How to Get Your Very Best Deal on an Auto Loan

How to Get Your Very Best Deal on an Auto Loan

After seven years of steady growth in sales and profits, the auto industry is now riding five straight months of declining sales. Declining car sales means rising inventories for dealers. What is turning out to be bad news for the auto industry may be great news for car buyers. Car dealers still need to hit their monthly quotas, making it more likely they will be ready to deal; and with auto loan rates still near their historical low, car buyers stand to save thousands of dollars on their next car purchase. To ensure you get the very best deal on your car loan, follow these key steps:

Know Your Credit Score

Your credit score is the primary measure lenders us to determine your creditworthiness and can vary by 20 points from one month to the next, which can mean the difference between getting a good loan rate and the very best rate available. The biggest scoring factor is your payment history. While there is not much you can do to change the past, it is vitally important to build a solid history going forward. Generally, the most recent two years of payment history are given more weight than prior years.

Your credit utilization ratio is the second biggest scoring factor. How much credit you are utilizing in relation to your available credit at any one time is a key measure in determining how you manage your credit. If your ratio is high, you might be deemed a higher risk for obtaining any new credit. A ratio over 30% will hurt your score; however, you can lower your score by paying down your balances – the lower, the better. As you work towards paying down your balances, allow for at least two months before applying for a loan because it takes awhile for the reporting agencies to catch up to your credit activities.

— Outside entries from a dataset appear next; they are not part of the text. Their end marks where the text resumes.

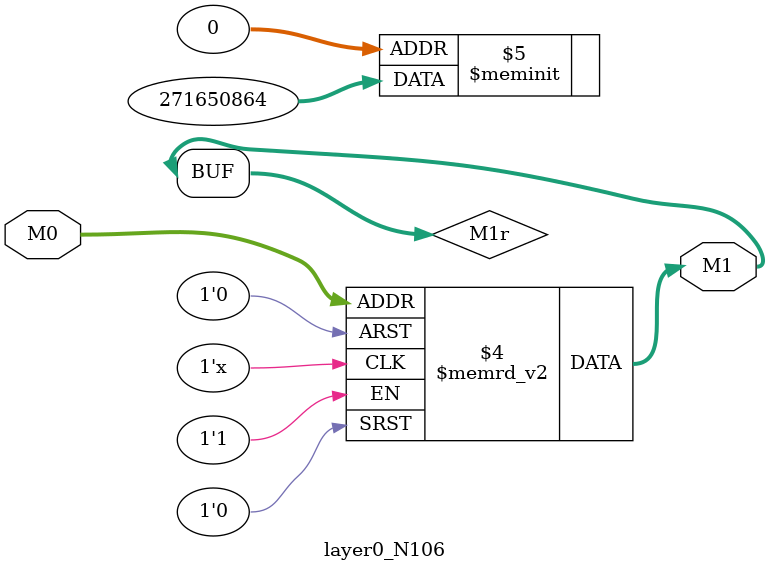
<source format=v>
module layer0_N106 ( input [3:0] M0, output [1:0] M1 );

	(*rom_style = "distributed" *) reg [1:0] M1r;
	assign M1 = M1r;
	always @ (M0) begin
		case (M0)
			4'b0000: M1r = 2'b00;
			4'b1000: M1r = 2'b01;
			4'b0100: M1r = 2'b00;
			4'b1100: M1r = 2'b00;
			4'b0010: M1r = 2'b11;
			4'b1010: M1r = 2'b11;
			4'b0110: M1r = 2'b01;
			4'b1110: M1r = 2'b01;
			4'b0001: M1r = 2'b00;
			4'b1001: M1r = 2'b00;
			4'b0101: M1r = 2'b00;
			4'b1101: M1r = 2'b00;
			4'b0011: M1r = 2'b00;
			4'b1011: M1r = 2'b00;
			4'b0111: M1r = 2'b00;
			4'b1111: M1r = 2'b00;

		endcase
	end
endmodule

</source>
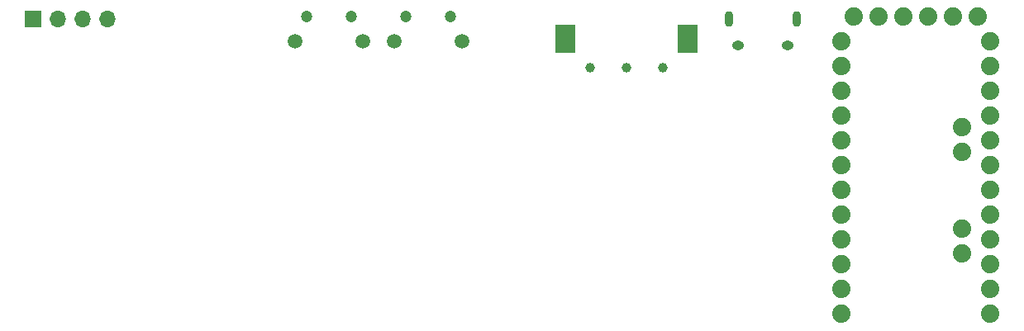
<source format=gbr>
%TF.GenerationSoftware,KiCad,Pcbnew,(5.1.10)-1*%
%TF.CreationDate,2021-07-25T13:07:42+09:00*%
%TF.ProjectId,MHGC,4d484743-2e6b-4696-9361-645f70636258,rev?*%
%TF.SameCoordinates,Original*%
%TF.FileFunction,Soldermask,Bot*%
%TF.FilePolarity,Negative*%
%FSLAX46Y46*%
G04 Gerber Fmt 4.6, Leading zero omitted, Abs format (unit mm)*
G04 Created by KiCad (PCBNEW (5.1.10)-1) date 2021-07-25 13:07:42*
%MOMM*%
%LPD*%
G01*
G04 APERTURE LIST*
%ADD10O,0.900000X1.600000*%
%ADD11O,1.250000X0.950000*%
%ADD12C,1.879600*%
%ADD13R,2.000000X3.000000*%
%ADD14C,1.000000*%
%ADD15O,1.700000X1.700000*%
%ADD16R,1.700000X1.700000*%
%ADD17C,1.500000*%
%ADD18C,1.200000*%
G04 APERTURE END LIST*
D10*
%TO.C,J2*%
X237800000Y-3000000D03*
X244800000Y-3000000D03*
D11*
X238800000Y-5700000D03*
X243800000Y-5700000D03*
%TD*%
D12*
%TO.C,U1*%
X263350000Y-2760000D03*
X260810000Y-2760000D03*
X258270000Y-2760000D03*
X255730000Y-2760000D03*
X253190000Y-2760000D03*
X250650000Y-2760000D03*
X261699000Y-16603000D03*
X261699000Y-14063000D03*
X261699000Y-24477000D03*
X261699000Y-27017000D03*
X264620000Y-5300000D03*
X264620000Y-7840000D03*
X264620000Y-10380000D03*
X264620000Y-12920000D03*
X264620000Y-15460000D03*
X264620000Y-18000000D03*
X264620000Y-20540000D03*
X264620000Y-23080000D03*
X264620000Y-25620000D03*
X264620000Y-28160000D03*
X264620000Y-30700000D03*
X264620000Y-33240000D03*
X249380000Y-33240000D03*
X249380000Y-30700000D03*
X249380000Y-28160000D03*
X249380000Y-25620000D03*
X249380000Y-23080000D03*
X249380000Y-20540000D03*
X249380000Y-18000000D03*
X249380000Y-15460000D03*
X249380000Y-12920000D03*
X249380000Y-10380000D03*
X249380000Y-7840000D03*
X249380000Y-5300000D03*
%TD*%
D13*
%TO.C,RV1*%
X221030000Y-5000000D03*
X233630000Y-5000000D03*
D14*
X223580000Y-8000000D03*
X227330000Y-8000000D03*
X231080000Y-8000000D03*
%TD*%
D15*
%TO.C,J1*%
X174120000Y-3000000D03*
X171580000Y-3000000D03*
X169040000Y-3000000D03*
D16*
X166500000Y-3000000D03*
%TD*%
D17*
%TO.C,SW1*%
X203510000Y-5250000D03*
X210510000Y-5250000D03*
D18*
X204760000Y-2750000D03*
X209260000Y-2750000D03*
%TD*%
D17*
%TO.C,SW2*%
X193350000Y-5250000D03*
X200350000Y-5250000D03*
D18*
X194600000Y-2750000D03*
X199100000Y-2750000D03*
%TD*%
M02*

</source>
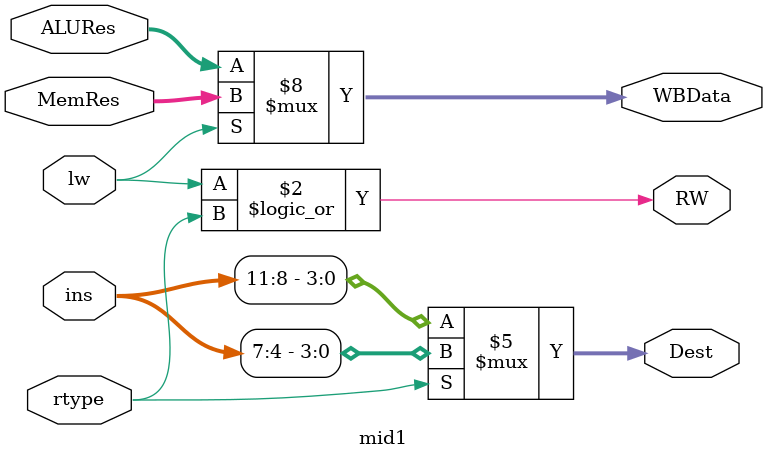
<source format=v>
`timescale 1ns / 1ps
module mid1(rtype, lw, ins, Dest, ALURes, MemRes, WBData, RW
    );
	 input rtype;
	 input lw;
	 input [19:0] ins;
	 output reg [3:0] Dest;
	 input [19:0] ALURes;
	 input [19:0] MemRes;
	 output reg [19:0] WBData;
	 output reg RW;
	 
	 always @(*)
	 begin
	 RW = lw || rtype;
	 if(lw)
	 WBData = MemRes;
	 else
	 WBData = ALURes;
	 
	 if(rtype == 1)
	 Dest = ins[7:4];
	 else
	 Dest = ins[11:8];
	 end

endmodule

</source>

Finally, in the 12-month period leading up to applying for a car loan, refrain from opening, or trying to open, any new credit accounts. New credit inquiries can temporarily drop your score. To that point, if you apply to multiple lenders for a car loan, make sure it is done within a two-week period. That way they will be counted as one inquiry on your credit report.

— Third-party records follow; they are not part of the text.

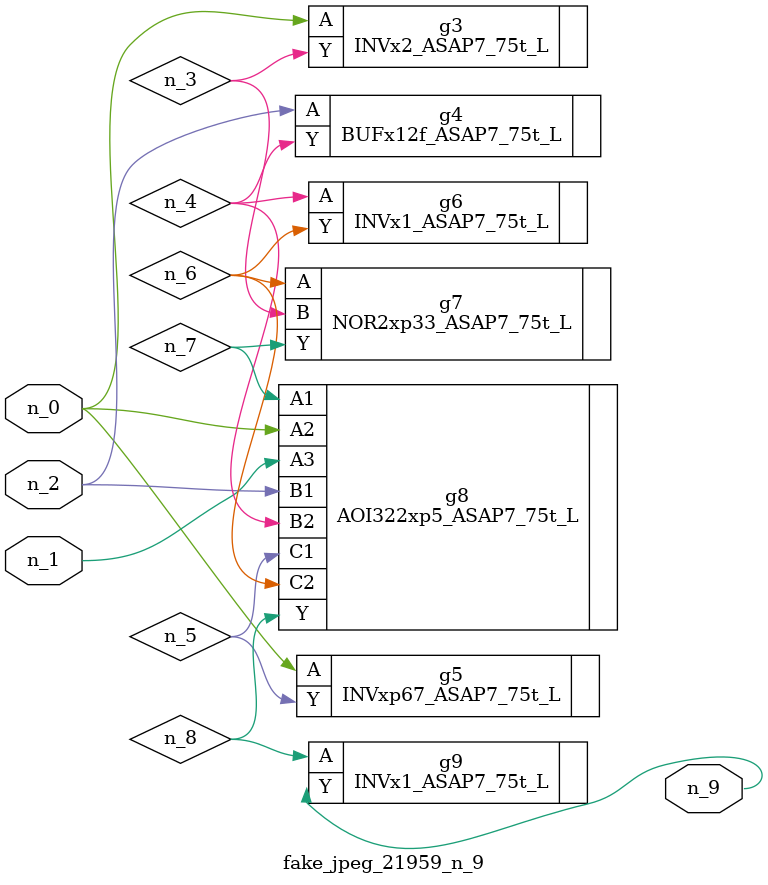
<source format=v>
module fake_jpeg_21959_n_9 (n_0, n_2, n_1, n_9);

input n_0;
input n_2;
input n_1;

output n_9;

wire n_3;
wire n_4;
wire n_8;
wire n_6;
wire n_5;
wire n_7;

INVx2_ASAP7_75t_L g3 ( 
.A(n_0),
.Y(n_3)
);

BUFx12f_ASAP7_75t_L g4 ( 
.A(n_2),
.Y(n_4)
);

INVxp67_ASAP7_75t_L g5 ( 
.A(n_0),
.Y(n_5)
);

INVx1_ASAP7_75t_L g6 ( 
.A(n_4),
.Y(n_6)
);

NOR2xp33_ASAP7_75t_L g7 ( 
.A(n_6),
.B(n_3),
.Y(n_7)
);

AOI322xp5_ASAP7_75t_L g8 ( 
.A1(n_7),
.A2(n_0),
.A3(n_1),
.B1(n_2),
.B2(n_4),
.C1(n_5),
.C2(n_6),
.Y(n_8)
);

INVx1_ASAP7_75t_L g9 ( 
.A(n_8),
.Y(n_9)
);


endmodule
</source>
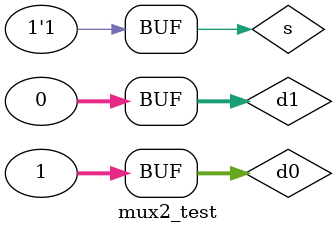
<source format=v>

module mux2_test();
parameter width=32;
reg [width-1:0] d0,d1;
reg s;
wire [width-1:0]y;

mux2 an(d0,d1,s,y0);
initial 
begin
#0 d0=32'd1;
#0 d1=32'd0;
#0 s=1'b0;
#10 s=s;
#40 s=~s;
end
endmodule
</source>
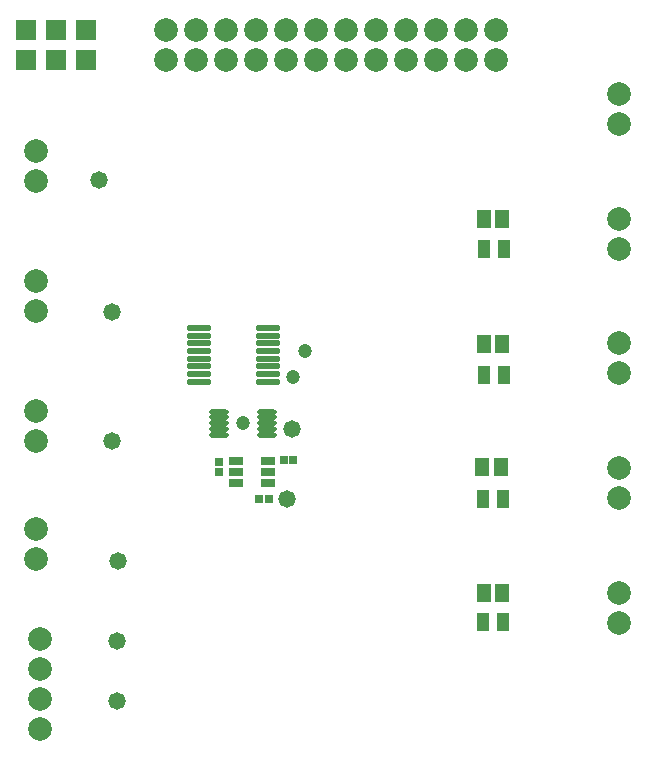
<source format=gbr>
G04 Layer_Color=8388736*
%FSLAX26Y26*%
%MOIN*%
%TF.FileFunction,Soldermask,Top*%
%TF.Part,Single*%
G01*
G75*
%TA.AperFunction,SMDPad,CuDef*%
%ADD36O,0.065087X0.017843*%
%ADD37O,0.080835X0.021779*%
%ADD38R,0.041465X0.059181*%
%ADD39R,0.045402X0.061150*%
%ADD40R,0.028472X0.028472*%
%ADD41R,0.047370X0.031622*%
%ADD42R,0.028472X0.028472*%
%TA.AperFunction,ComponentPad*%
%ADD43R,0.068000X0.068000*%
%ADD44C,0.078866*%
%TA.AperFunction,ViaPad*%
%ADD45C,0.058000*%
%ADD46C,0.047370*%
D36*
X926181Y1149606D02*
D03*
Y1169291D02*
D03*
Y1188976D02*
D03*
Y1208661D02*
D03*
Y1228347D02*
D03*
X766732Y1149606D02*
D03*
Y1169291D02*
D03*
Y1188976D02*
D03*
Y1208661D02*
D03*
Y1228347D02*
D03*
D37*
X930118Y1327756D02*
D03*
Y1353346D02*
D03*
Y1378937D02*
D03*
Y1404527D02*
D03*
Y1430118D02*
D03*
Y1455709D02*
D03*
Y1481299D02*
D03*
Y1506890D02*
D03*
X699803Y1327756D02*
D03*
Y1353346D02*
D03*
Y1378937D02*
D03*
Y1404527D02*
D03*
Y1430118D02*
D03*
Y1455709D02*
D03*
Y1481299D02*
D03*
Y1506890D02*
D03*
D38*
X1647638Y527559D02*
D03*
X1714567D02*
D03*
X1714567Y937008D02*
D03*
X1647638D02*
D03*
X1651575Y1771653D02*
D03*
X1718504D02*
D03*
X1718504Y1350394D02*
D03*
X1651575D02*
D03*
D39*
X1649606Y1870079D02*
D03*
X1712598D02*
D03*
X1645669Y1043307D02*
D03*
X1708661D02*
D03*
X1649606Y622047D02*
D03*
X1712598D02*
D03*
X1649606Y1452756D02*
D03*
X1712598D02*
D03*
D40*
X1015748Y1066929D02*
D03*
X984252D02*
D03*
X933071Y937008D02*
D03*
X901575D02*
D03*
D41*
X823819Y1064961D02*
D03*
Y1027559D02*
D03*
Y990158D02*
D03*
X932087D02*
D03*
Y1027559D02*
D03*
Y1064961D02*
D03*
D42*
X767717Y1059055D02*
D03*
Y1027559D02*
D03*
D43*
X123032Y2501575D02*
D03*
X223032D02*
D03*
X323032D02*
D03*
Y2401575D02*
D03*
X223032D02*
D03*
X123032D02*
D03*
D44*
X1590551D02*
D03*
Y2501575D02*
D03*
X1490551D02*
D03*
X1390551D02*
D03*
X1290551D02*
D03*
X1190551D02*
D03*
X1090551D02*
D03*
X990551D02*
D03*
X890551D02*
D03*
X790551D02*
D03*
X690551D02*
D03*
X590551D02*
D03*
X1490551Y2401575D02*
D03*
X1390551D02*
D03*
X1290551D02*
D03*
X1190551D02*
D03*
X1090551D02*
D03*
X990551D02*
D03*
X890551D02*
D03*
X790551D02*
D03*
X690551D02*
D03*
X590551D02*
D03*
X1690551Y2501575D02*
D03*
Y2401575D02*
D03*
X157480Y2097244D02*
D03*
Y1997244D02*
D03*
X2101063Y1871898D02*
D03*
Y1771898D02*
D03*
Y523150D02*
D03*
Y623150D02*
D03*
Y2288148D02*
D03*
Y2188148D02*
D03*
X157480Y1664173D02*
D03*
Y1564173D02*
D03*
X2101063Y1039399D02*
D03*
Y939399D02*
D03*
X157480Y1231102D02*
D03*
Y1131102D02*
D03*
Y737402D02*
D03*
Y837402D02*
D03*
X2101063Y1355649D02*
D03*
Y1455649D02*
D03*
X170000Y170000D02*
D03*
Y270000D02*
D03*
Y370000D02*
D03*
Y470000D02*
D03*
D45*
X409449Y1559055D02*
D03*
X366142Y2000000D02*
D03*
X996000Y937000D02*
D03*
X1010000Y1171000D02*
D03*
X409449Y1129921D02*
D03*
X431103Y730315D02*
D03*
X429134Y464567D02*
D03*
Y263779D02*
D03*
D46*
X847000Y1189000D02*
D03*
X1056000Y1429000D02*
D03*
X1015748Y1342520D02*
D03*
%TF.MD5,86ca47cc957f6f77e4d7d7335cb4e53d*%
M02*

</source>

Shop the Loan, Then the Car

When you walk onto a car lot with cash in hand you are dealing from a position of strength. Instead of worrying about how you are going to pay for the car, you can focus on striking your best deal. That’s why it is strongly recommended that you obtain your financing before shopping for your car. You should know your credit score before applying so you know what you can expect in terms of a loan rate. Most lenders will provide you with qualification guidelines before you apply so you can see what rate you could qualify for. If you feel the need to apply with more than one lender, just make sure you do so within a two-week period. If a car dealer is offering zero percent financing on a model you want, it might be worth considering, keeping in mind that less than 15% of borrowers are able to qualify.

Keep Your Eye on Total Costs

A mistake many car buyers make is to focus in on the annual percentage rate (APR) or the monthly payment amount instead of looking at the total cost of the loan. While a longer-term loan means lower payments, it will increase your interest costs. The difference between a three-year term and a five-year term could translate into paying several thousand dollars more in interest. A general rule-of-thumb is if you can’t afford the higher payment of a shorter term loan, you are probably buying more car than you can afford. You would be better off making a larger down payment or buying a less expensive model.

Get Everything in Writing

Don’t sign any loan papers until you are certain you understand the terms. Take the time you need to study it. Have someone review it before you sign. Look out for variable rates, conditional items and prepayment penalties.